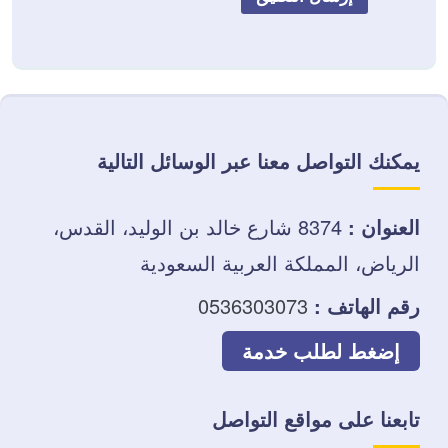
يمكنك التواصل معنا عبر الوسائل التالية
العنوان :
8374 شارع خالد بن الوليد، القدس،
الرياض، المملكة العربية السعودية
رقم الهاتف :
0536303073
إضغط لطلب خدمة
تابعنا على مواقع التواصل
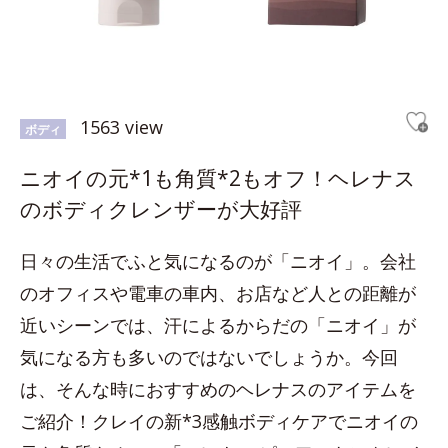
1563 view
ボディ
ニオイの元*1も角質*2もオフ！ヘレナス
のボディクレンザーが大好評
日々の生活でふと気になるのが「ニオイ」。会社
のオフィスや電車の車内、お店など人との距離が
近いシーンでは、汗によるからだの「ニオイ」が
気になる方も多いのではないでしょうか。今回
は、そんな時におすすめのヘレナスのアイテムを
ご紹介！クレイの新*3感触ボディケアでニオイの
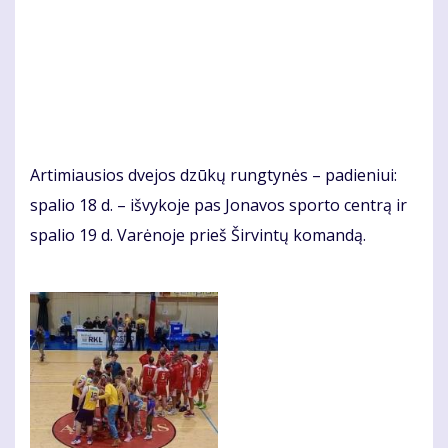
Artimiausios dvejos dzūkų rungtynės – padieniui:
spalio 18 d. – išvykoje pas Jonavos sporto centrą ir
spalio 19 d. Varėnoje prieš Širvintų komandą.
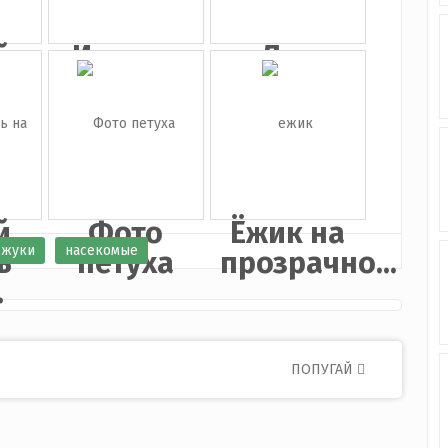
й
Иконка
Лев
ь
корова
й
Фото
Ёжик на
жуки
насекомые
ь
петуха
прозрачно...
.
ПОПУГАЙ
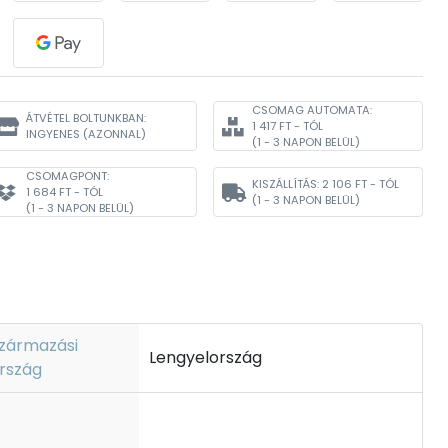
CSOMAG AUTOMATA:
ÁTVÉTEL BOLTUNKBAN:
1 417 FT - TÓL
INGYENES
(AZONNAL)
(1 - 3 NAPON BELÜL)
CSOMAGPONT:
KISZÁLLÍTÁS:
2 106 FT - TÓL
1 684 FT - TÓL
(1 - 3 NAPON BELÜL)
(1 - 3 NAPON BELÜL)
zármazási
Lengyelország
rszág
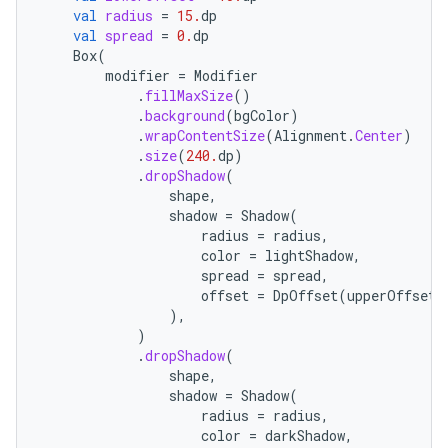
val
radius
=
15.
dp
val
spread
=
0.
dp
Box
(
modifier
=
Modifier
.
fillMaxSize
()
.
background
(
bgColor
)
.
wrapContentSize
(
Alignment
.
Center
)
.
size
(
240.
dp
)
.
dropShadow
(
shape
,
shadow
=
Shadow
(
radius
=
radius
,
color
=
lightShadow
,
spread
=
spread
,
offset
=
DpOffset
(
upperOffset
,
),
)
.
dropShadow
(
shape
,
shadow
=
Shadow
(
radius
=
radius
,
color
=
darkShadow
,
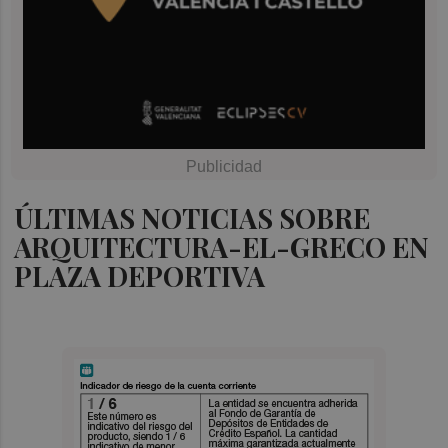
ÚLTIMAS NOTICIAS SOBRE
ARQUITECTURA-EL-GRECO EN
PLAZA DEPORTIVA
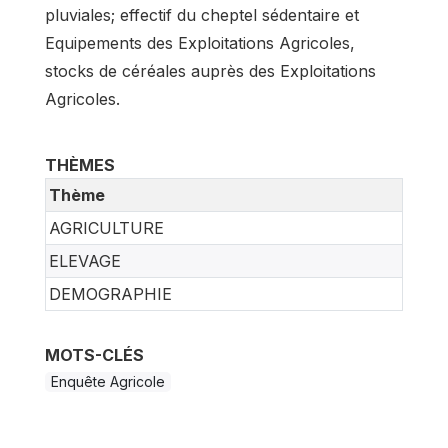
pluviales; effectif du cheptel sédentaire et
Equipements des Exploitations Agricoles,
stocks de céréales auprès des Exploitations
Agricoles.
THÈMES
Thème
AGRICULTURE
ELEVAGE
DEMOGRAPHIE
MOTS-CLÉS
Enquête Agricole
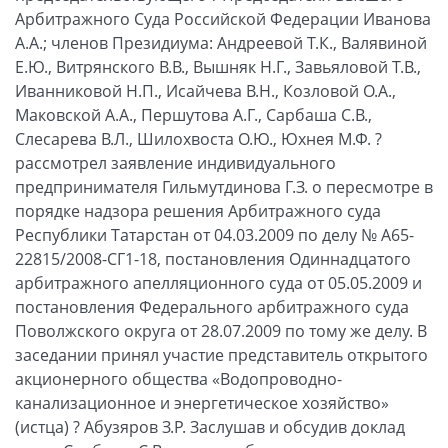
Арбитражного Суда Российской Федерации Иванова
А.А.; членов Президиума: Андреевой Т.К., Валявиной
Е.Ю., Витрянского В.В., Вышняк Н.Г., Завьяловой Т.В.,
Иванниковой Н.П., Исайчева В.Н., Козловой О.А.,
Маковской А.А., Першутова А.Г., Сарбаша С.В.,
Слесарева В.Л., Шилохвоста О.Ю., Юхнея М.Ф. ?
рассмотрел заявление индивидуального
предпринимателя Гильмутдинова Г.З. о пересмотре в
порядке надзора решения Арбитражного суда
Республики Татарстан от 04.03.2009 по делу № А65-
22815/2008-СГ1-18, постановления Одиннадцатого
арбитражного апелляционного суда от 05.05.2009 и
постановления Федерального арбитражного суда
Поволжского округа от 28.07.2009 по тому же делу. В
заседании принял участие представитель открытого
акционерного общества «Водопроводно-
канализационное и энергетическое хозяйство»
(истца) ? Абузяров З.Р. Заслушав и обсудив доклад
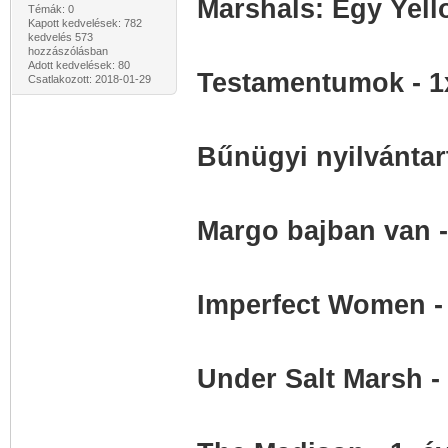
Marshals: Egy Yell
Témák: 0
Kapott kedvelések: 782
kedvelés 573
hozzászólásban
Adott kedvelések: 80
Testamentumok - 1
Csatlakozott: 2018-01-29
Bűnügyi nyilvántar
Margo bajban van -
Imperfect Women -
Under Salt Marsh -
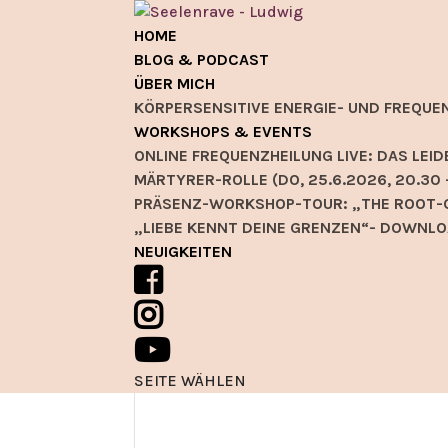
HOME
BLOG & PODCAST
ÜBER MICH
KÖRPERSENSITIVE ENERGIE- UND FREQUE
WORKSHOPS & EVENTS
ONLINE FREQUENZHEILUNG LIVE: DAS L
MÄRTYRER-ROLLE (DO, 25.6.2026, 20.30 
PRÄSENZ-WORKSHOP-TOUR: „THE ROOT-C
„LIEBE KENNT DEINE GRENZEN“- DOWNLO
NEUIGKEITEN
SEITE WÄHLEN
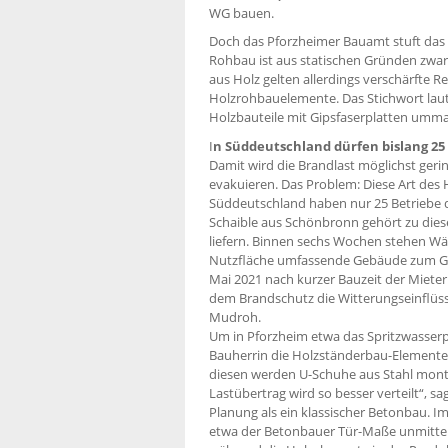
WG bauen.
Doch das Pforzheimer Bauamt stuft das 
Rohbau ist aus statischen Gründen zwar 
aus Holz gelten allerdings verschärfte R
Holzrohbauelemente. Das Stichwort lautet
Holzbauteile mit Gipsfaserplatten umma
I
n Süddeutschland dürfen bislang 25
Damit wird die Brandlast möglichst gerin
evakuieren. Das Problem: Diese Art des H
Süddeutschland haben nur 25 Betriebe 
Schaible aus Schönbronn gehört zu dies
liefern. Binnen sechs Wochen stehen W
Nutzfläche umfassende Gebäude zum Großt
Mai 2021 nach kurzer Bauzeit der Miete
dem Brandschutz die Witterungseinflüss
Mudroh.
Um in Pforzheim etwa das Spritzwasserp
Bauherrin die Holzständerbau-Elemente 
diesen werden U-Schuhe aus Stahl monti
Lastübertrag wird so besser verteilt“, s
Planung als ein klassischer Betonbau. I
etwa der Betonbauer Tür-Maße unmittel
┄┄┄┄┄┄┄┄┄┄
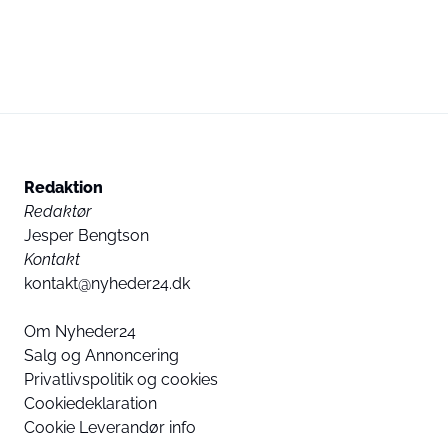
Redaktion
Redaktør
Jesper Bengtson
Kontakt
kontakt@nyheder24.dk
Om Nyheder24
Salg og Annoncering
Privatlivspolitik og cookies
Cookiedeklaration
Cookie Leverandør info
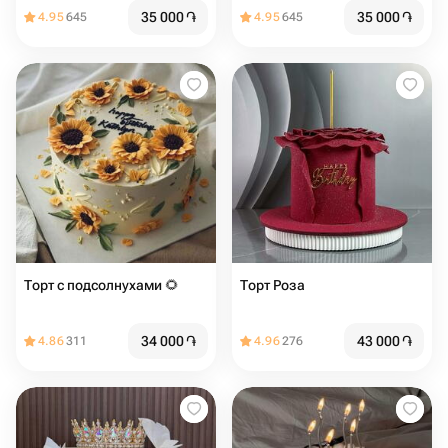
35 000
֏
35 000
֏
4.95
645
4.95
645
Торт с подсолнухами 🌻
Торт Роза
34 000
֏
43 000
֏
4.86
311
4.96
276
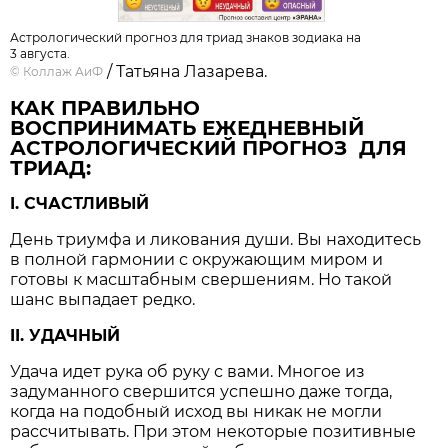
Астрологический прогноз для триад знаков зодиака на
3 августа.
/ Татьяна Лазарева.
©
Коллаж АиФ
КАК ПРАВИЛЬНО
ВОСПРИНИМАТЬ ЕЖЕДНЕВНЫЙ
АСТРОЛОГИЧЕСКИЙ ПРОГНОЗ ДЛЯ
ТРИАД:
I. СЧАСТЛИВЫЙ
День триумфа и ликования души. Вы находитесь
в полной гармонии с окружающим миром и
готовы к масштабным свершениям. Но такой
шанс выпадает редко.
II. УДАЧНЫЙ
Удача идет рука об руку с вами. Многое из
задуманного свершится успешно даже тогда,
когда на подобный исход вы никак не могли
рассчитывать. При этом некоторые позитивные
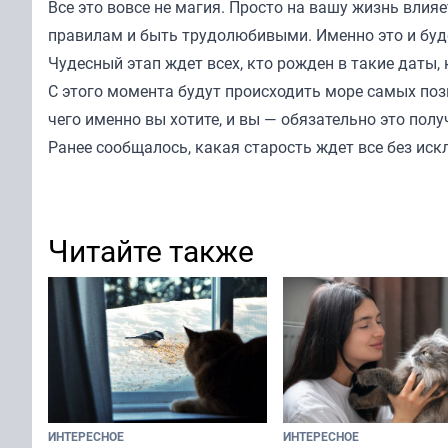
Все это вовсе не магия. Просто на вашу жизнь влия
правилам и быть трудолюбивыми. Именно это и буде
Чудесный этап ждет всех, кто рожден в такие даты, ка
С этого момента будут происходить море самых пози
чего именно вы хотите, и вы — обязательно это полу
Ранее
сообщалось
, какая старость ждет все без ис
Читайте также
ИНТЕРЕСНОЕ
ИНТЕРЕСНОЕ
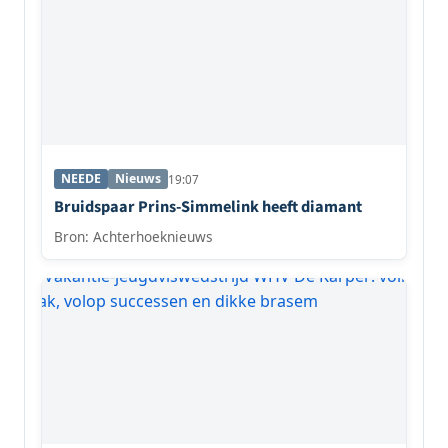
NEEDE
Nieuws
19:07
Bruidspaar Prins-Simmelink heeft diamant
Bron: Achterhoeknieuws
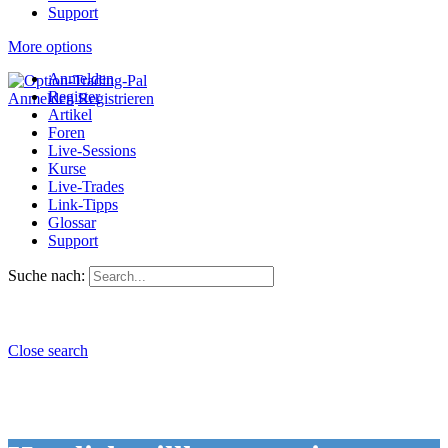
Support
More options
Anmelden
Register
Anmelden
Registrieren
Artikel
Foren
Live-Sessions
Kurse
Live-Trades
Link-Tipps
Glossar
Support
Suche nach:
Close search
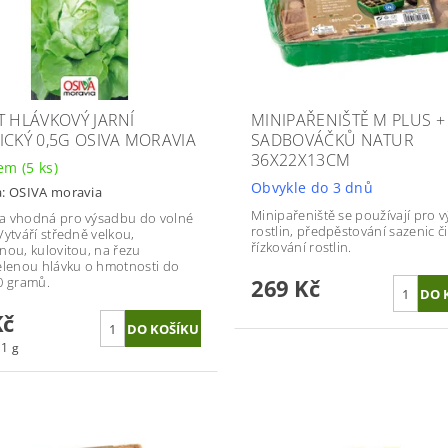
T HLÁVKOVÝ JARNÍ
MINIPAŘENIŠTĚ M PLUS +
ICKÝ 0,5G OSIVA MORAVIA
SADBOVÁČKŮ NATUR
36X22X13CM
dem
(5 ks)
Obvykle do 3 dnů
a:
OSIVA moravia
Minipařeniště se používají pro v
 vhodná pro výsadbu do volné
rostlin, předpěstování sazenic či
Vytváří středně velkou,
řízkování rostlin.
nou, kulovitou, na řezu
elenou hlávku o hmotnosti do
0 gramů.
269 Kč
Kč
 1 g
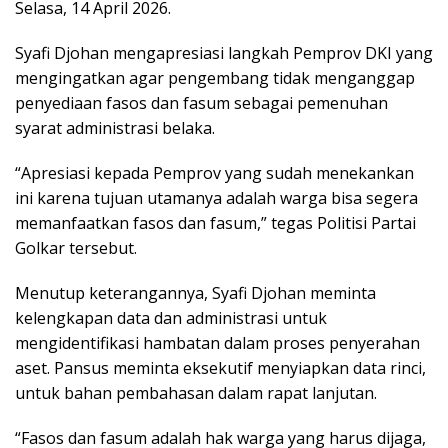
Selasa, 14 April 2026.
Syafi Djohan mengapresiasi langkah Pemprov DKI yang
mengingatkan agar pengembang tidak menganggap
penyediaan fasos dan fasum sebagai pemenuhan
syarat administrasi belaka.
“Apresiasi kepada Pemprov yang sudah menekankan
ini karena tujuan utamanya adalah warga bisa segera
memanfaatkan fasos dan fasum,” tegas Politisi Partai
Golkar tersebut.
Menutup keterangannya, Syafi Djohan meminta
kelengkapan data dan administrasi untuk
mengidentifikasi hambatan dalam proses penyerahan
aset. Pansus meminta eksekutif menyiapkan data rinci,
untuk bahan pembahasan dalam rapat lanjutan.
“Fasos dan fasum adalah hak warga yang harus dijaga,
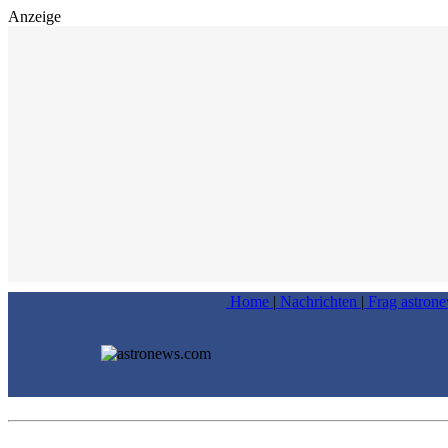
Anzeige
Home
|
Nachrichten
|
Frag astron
┄┄┄┄┄┄┄┄┄┄
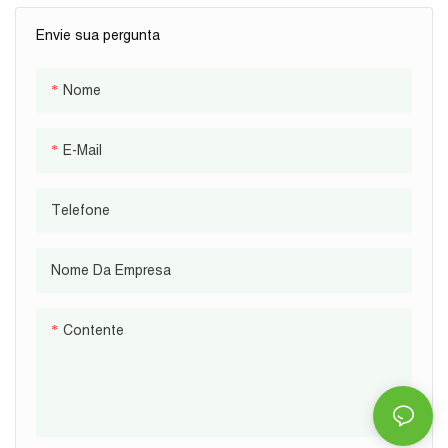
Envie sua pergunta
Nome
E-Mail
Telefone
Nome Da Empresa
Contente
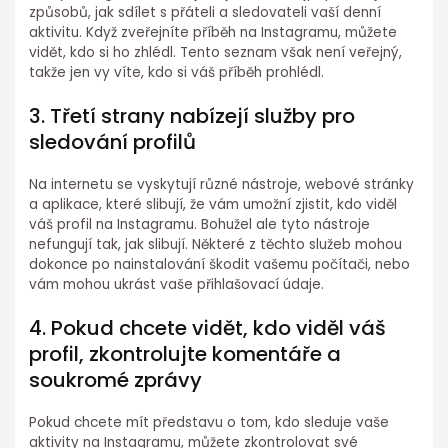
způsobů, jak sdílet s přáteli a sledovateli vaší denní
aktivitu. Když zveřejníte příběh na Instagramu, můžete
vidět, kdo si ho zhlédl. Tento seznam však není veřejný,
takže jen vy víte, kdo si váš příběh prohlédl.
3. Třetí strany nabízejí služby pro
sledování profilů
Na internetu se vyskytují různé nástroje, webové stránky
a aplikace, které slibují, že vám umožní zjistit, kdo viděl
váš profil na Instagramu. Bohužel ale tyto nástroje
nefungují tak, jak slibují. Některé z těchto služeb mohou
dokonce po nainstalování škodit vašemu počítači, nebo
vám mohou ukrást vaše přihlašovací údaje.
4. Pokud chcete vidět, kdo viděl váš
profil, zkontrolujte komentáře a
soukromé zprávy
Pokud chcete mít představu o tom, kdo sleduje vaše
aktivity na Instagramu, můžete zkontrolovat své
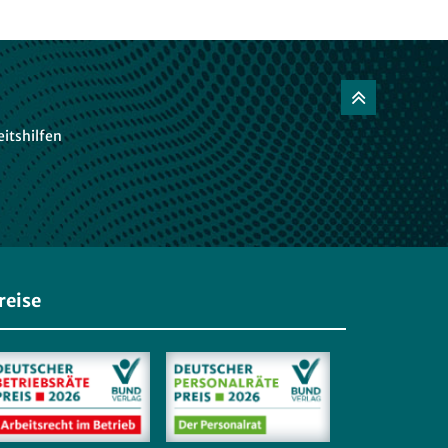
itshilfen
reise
┄┄┄┄┄┄┄┄┄┄
_WHAT YOU WILL DO_.
In the entries above, identify each line that includes the string "příběh", then copy it.

_RESPONSE BELOW_.
aktivitu. Když zveřejníte příběh na Instagramu, můžete
takže jen vy víte, kdo si váš příběh prohlédl.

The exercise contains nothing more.